_你的任務_: 在這篇講ZooKeeper客戶端sendthread的摘錄中,如果所有server都試過了且連不上,會怎麼處理?
--- 摘錄 ---
剛開始看到這個方法的時候很奇怪,一般next方法基本都沒有參數的,這裏很奇怪的加了個delay的時間,仔細看了看才發現有特殊的考慮,如果所有server都試過了且連不上,就會sleep spinDelay時間再嘗試。

創建階段

如前篇博客所說,當zookeeper構造器中clientCnxn的start方法調用也就是sendthread和eventthread開始run起來時,創建過程便開始了。

public void start() {
    sendThread.start();
    eventThread.start();
}

創建連接的過程主要是sendthread做的,啟動了start()方法實際上就是調用了sendthread的run方法,但是這個方法比較復雜,我們從sendThread的別的方法開始,最後再過run方法這樣清晰一點。而sendthread的功能之前有說過,這裏引用一份別人的總結,下面看方法功能的時候也可以對照:

  1. 維護了客戶端與服務端之間的會話生命周期(通過一定周期頻率內向服務端發送PING包檢測心跳),如果會話周期內客戶端與服務端出現TCP連接斷開,那麽就會自動且透明地完成重連操作。   
  2. 管理了客戶端所有的請求發送和響應接收操作,其將上層客戶端API操作轉換成相應的請求協議並發送到服務端,並完成對同步調用的返回和異步調用的回調。   
  3. 將來自服務端的事件傳遞給EventThread去處理。

技術分享圖片

下面過一下幾個比較重要的方法:

sendPing

這是sendthread功能第一點的方法,保證了和server之間的ping連接,也就是心跳。

private void sendPing() {
    lastPingSentNs = System.nanoTime();//lastPingSentNs是上一次ping的時間(nano time)
    RequestHeader h = new RequestHeader(-2, OpCode.ping);//生成ping的特殊請求頭
    queuePacket(h, null, null, null, null, null, null, null, null);//把packet加入到outgoingqueue中
}

這裏有一點需要註意:

if (p.requestHeader != null
        && p.requestHeader.getType() != OpCode.ping
        && p.requestHeader.getType() != OpCode.auth) {
    synchronized (pendingQueue) {
        pendingQueue.add(p);
    }
}

這是ClientCnxnSocketNIO的doIO方法裏的一段,這裏想說明的是如果header是ping, auth或空,那麽在發送完之後不會加入Pendingqueue中。

在sendthread的readresponse中,對ping和auth的請求都有特別的處理,在第八篇裏有分析過這個方法。

if (replyHdr.getXid() == -2) {
    // -2 is the xid for pings
if (replyHdr.getXid() == -4) {
    // -4 is the xid for AuthPacket 

pingRwServer

這個方法是client連接了只讀的server時會嘗試連接hostprovider裏的讀寫server。
--- 條目摘錄 ---
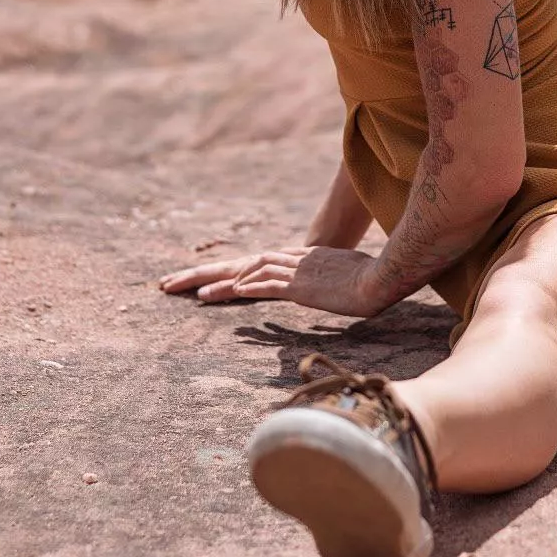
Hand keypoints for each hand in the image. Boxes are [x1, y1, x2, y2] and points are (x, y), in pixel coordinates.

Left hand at [158, 246, 387, 316]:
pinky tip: (219, 297)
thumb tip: (331, 288)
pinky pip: (264, 286)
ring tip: (188, 293)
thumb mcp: (343, 279)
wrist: (383, 278)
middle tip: (172, 283)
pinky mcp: (300, 286)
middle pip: (243, 262)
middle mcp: (293, 260)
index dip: (232, 271)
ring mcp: (295, 271)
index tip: (210, 283)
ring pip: (246, 272)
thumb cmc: (371, 280)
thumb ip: (331, 282)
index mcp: (301, 259)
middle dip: (207, 272)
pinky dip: (240, 289)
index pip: (259, 263)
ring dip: (215, 283)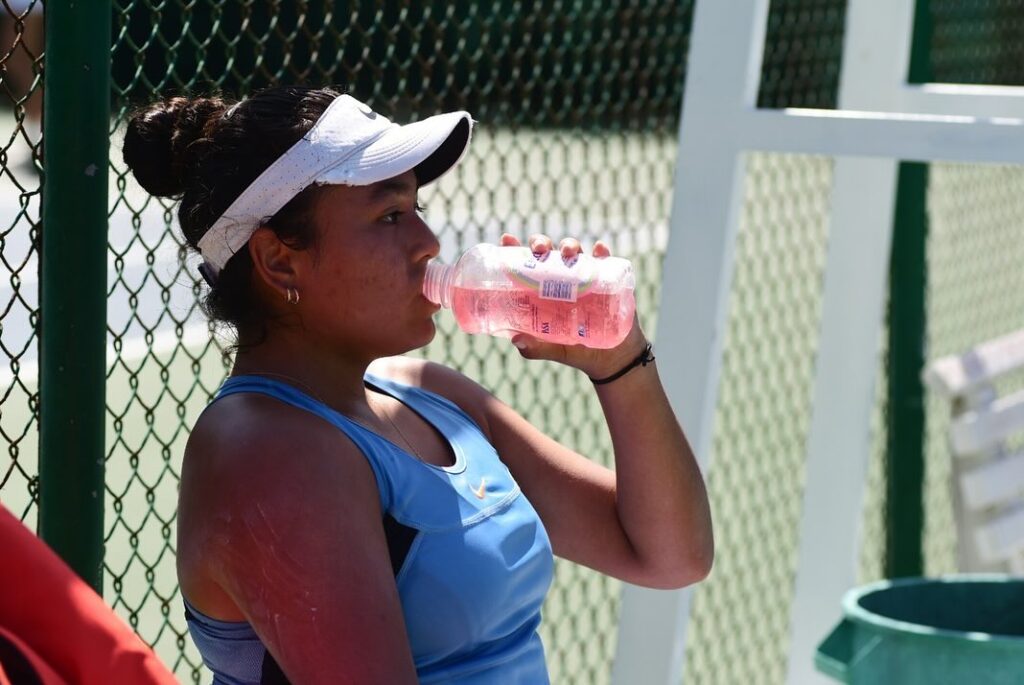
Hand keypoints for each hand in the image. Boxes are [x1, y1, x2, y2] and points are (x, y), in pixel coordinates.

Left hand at [499, 233, 648, 378]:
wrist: (614, 358)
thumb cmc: (579, 352)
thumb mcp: (556, 351)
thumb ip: (537, 348)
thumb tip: (516, 340)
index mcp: (543, 292)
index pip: (526, 266)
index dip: (515, 249)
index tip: (507, 239)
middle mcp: (562, 280)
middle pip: (548, 252)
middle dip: (541, 243)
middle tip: (539, 249)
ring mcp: (585, 279)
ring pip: (575, 252)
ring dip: (570, 245)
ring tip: (569, 252)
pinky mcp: (608, 281)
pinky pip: (606, 261)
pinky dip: (602, 253)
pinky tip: (598, 250)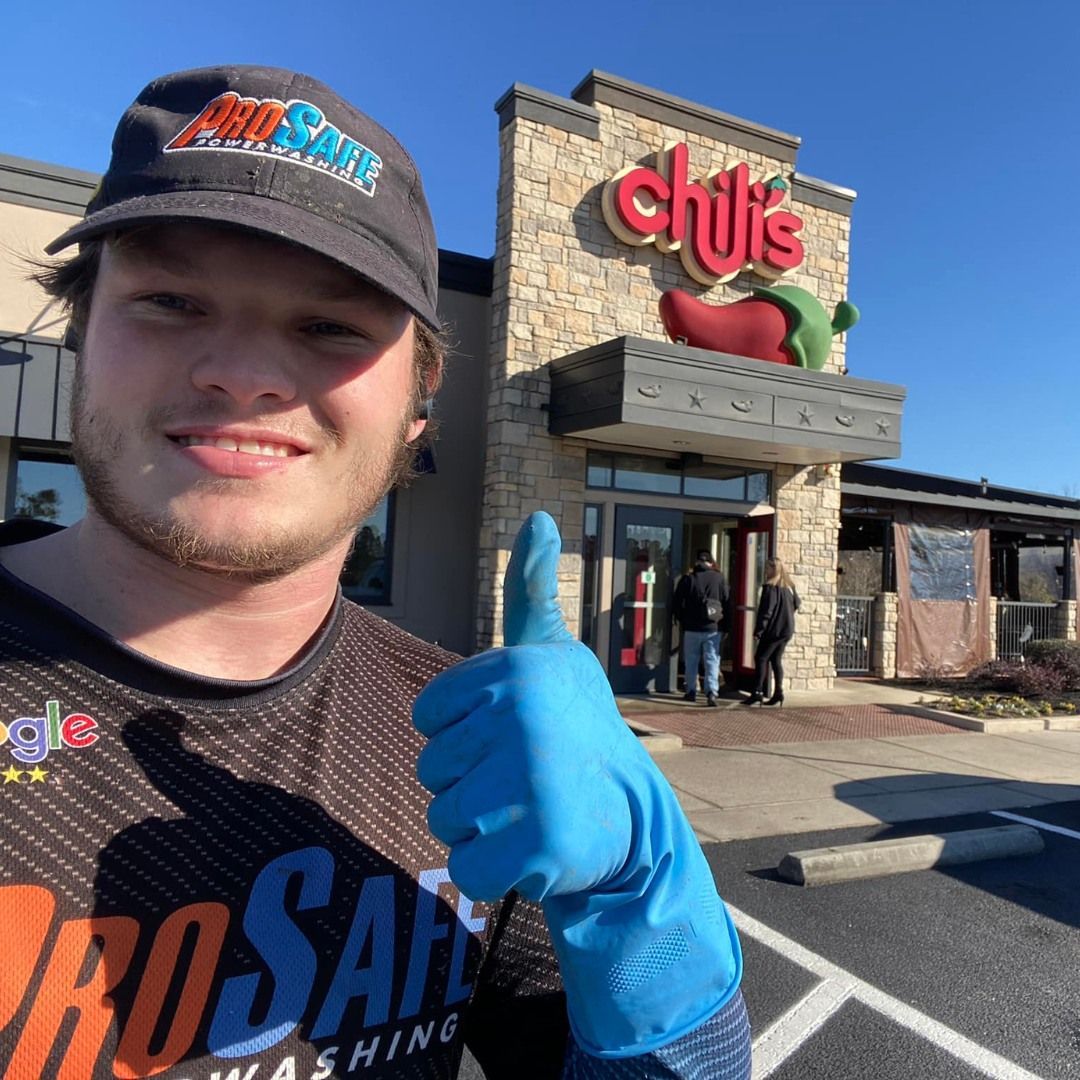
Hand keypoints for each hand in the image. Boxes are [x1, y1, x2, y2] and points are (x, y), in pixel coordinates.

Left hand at [414, 512, 740, 1056]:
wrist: (633, 819)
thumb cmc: (576, 730)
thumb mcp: (552, 655)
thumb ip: (530, 592)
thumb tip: (540, 518)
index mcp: (513, 670)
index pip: (428, 717)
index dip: (464, 735)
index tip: (514, 735)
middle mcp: (520, 716)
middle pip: (431, 769)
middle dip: (470, 783)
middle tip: (527, 778)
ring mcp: (530, 779)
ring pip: (443, 817)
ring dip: (480, 827)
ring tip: (531, 810)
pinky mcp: (538, 843)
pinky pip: (466, 866)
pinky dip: (495, 870)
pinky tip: (536, 849)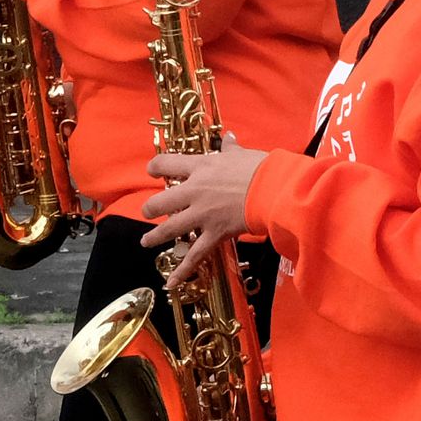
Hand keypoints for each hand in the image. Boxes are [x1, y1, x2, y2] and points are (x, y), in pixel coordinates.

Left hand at [144, 144, 265, 275]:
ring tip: (147, 241)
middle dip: (150, 209)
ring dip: (155, 236)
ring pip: (169, 229)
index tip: (154, 171)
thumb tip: (228, 138)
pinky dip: (182, 270)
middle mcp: (194, 191)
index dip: (155, 168)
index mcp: (200, 167)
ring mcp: (202, 215)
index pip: (165, 164)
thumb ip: (230, 148)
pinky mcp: (214, 234)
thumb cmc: (261, 168)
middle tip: (149, 212)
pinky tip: (171, 281)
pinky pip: (194, 256)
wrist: (273, 189)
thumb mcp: (242, 154)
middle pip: (159, 202)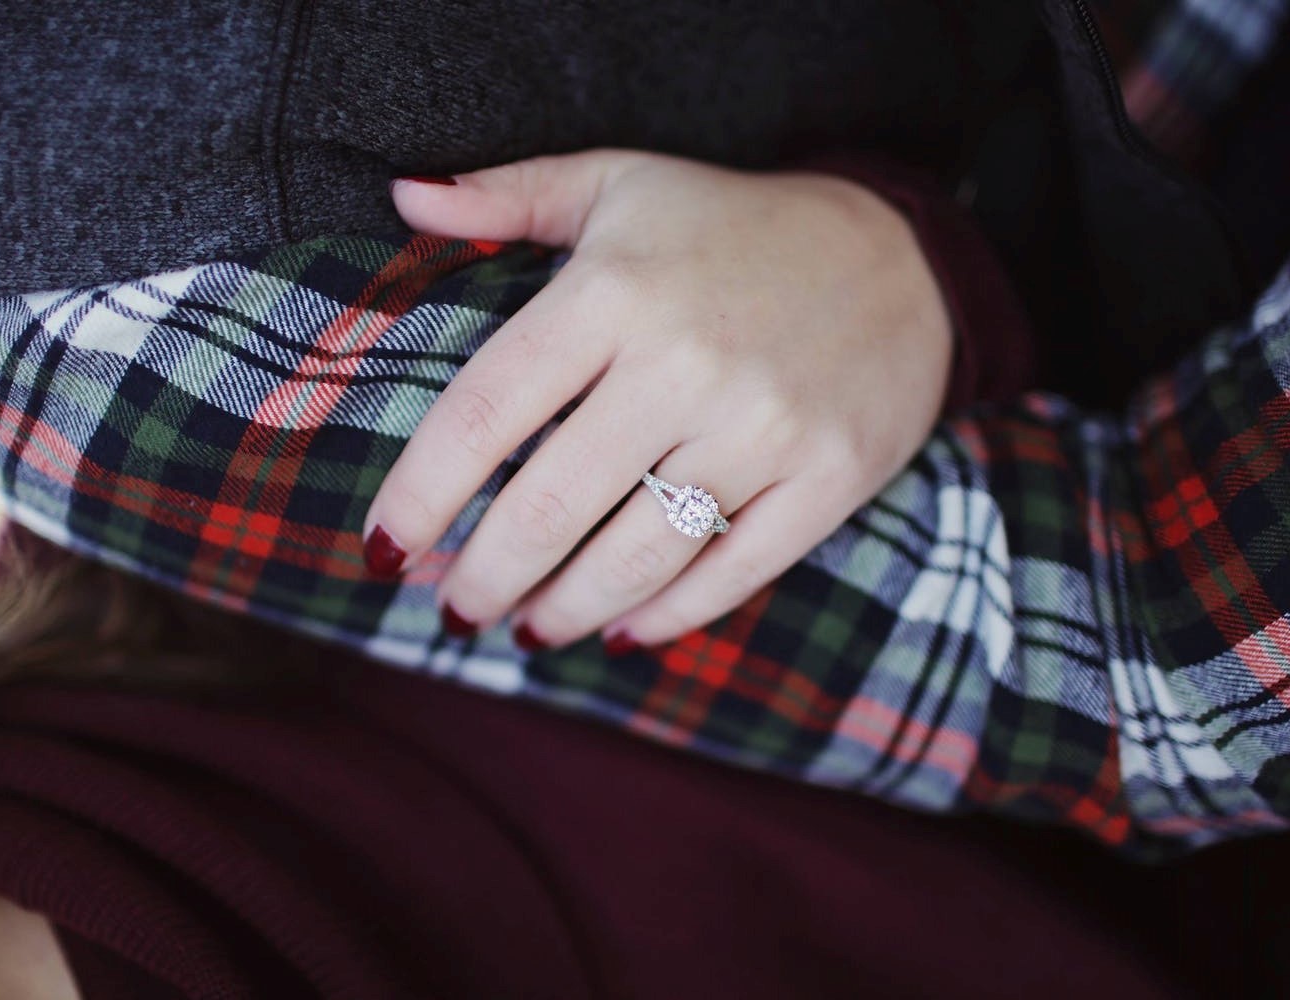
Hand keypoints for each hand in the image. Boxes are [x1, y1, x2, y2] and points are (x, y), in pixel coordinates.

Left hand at [364, 149, 950, 650]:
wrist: (904, 255)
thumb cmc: (734, 224)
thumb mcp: (621, 181)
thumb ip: (509, 194)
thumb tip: (404, 199)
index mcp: (614, 292)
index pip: (485, 412)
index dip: (420, 493)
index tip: (385, 547)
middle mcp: (685, 365)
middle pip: (551, 505)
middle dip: (485, 575)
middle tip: (455, 607)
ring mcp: (765, 428)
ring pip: (637, 555)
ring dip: (564, 609)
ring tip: (526, 629)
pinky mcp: (828, 478)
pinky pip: (733, 571)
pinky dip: (670, 616)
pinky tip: (621, 630)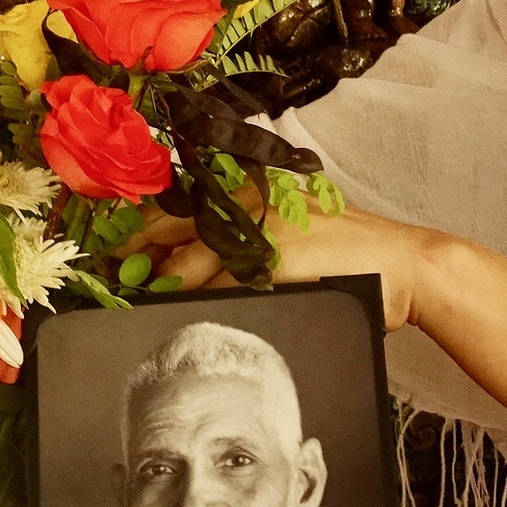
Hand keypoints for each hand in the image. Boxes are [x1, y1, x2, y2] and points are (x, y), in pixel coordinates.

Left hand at [120, 188, 440, 331]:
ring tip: (132, 302)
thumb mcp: (288, 244)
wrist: (405, 266)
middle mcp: (254, 201)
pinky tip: (181, 314)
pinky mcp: (278, 255)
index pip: (181, 205)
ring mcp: (265, 226)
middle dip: (132, 254)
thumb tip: (181, 276)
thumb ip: (239, 252)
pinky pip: (225, 284)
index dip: (138, 227)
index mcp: (254, 192)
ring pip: (194, 259)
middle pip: (174, 226)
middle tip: (101, 277)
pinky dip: (200, 301)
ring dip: (160, 285)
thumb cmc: (349, 257)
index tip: (105, 247)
---
_答案如下_: 會sleep spinDelay時間,然後再嘗試。